En comparaison, les progressions atteignent respectivement 59 % et 55 % chez les femmes.
Les normes changent
« Cette dynamique, particulièrement prononcée au Moyen-Orient et en Amérique latine, témoigne d’une transformation profonde des normes sociales et d’une acceptation croissante des soins esthétiques par les hommes, qui ne représentent toutefois encore que 16 % de l’ensemble des procédures », selon une analyse de marché présentée lors du congrès Imcas qui se tient jusqu’au 31 janvier à Paris.
Selon des projections avancées lors du congrès, le marché devrait conserver une croissance moyenne de 5 % par an jusqu’en 2030, s’appuyant sur la solidité de la demande et l’augmentation du nombre de patients.
Il devrait toutefois faire face à une pression concurrentielle accrue, notamment sur les toxines botuliques et les injections à base d’acide hyaluronique, deux segments qui concentrent plus de la moitié du marché mondial de la médecine esthétique, représentant 9,6 milliards d’euros en 2025.
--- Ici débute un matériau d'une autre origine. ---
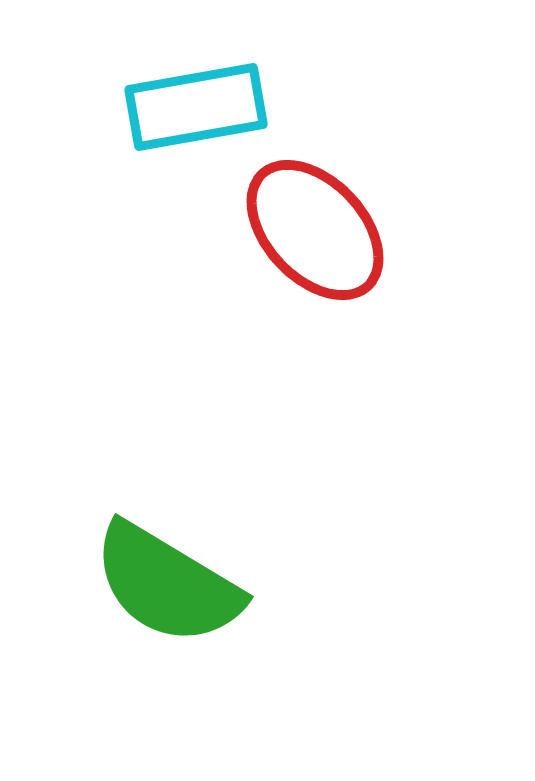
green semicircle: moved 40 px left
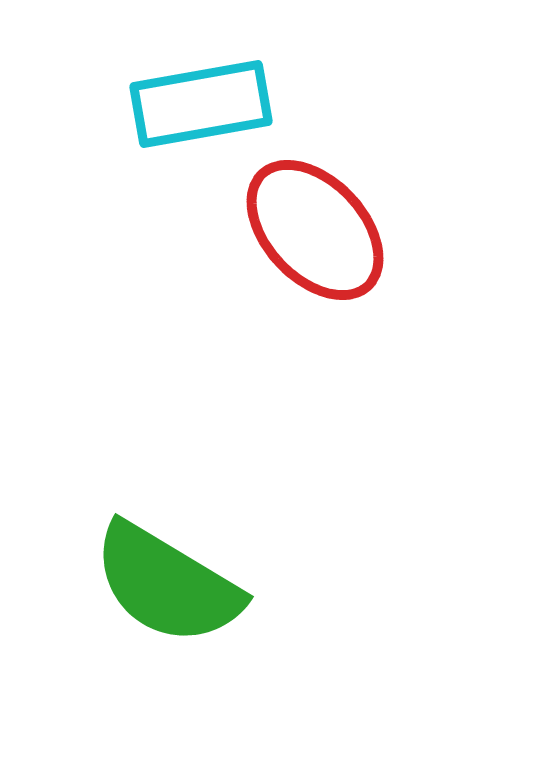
cyan rectangle: moved 5 px right, 3 px up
« On est entré vraiment dans un mode de consommation d’esthétique, alors qu’il y a 10 ou 15 ans, cela pouvait être considéré comme très élitiste », souligne Laurent Brones, expert économique de l’Imcas, interrogé par l’AFP.
« Les générations Z et Millennials accèdent à la médecine esthétique beaucoup plus tôt que les générations précédentes », selon l’Imcas.
Avec environ 45 % des parts du marché mondial, les États-Unis ont continué de dominer le marché mondial en 2025, comptabilisant le plus grand nombre d’interventions non chirurgicales à visée esthétique et dominant le segment des toxines botuliques (56 % de la demande mondiale).
Cette croissance devrait toutefois ralentir progressivement, à environ 5 % par an entre 2025 et 2030, tandis que la région Asie-Pacifique devrait connaître la croissance la plus soutenue, autour de 7 % par an sur cette période, selon les projections.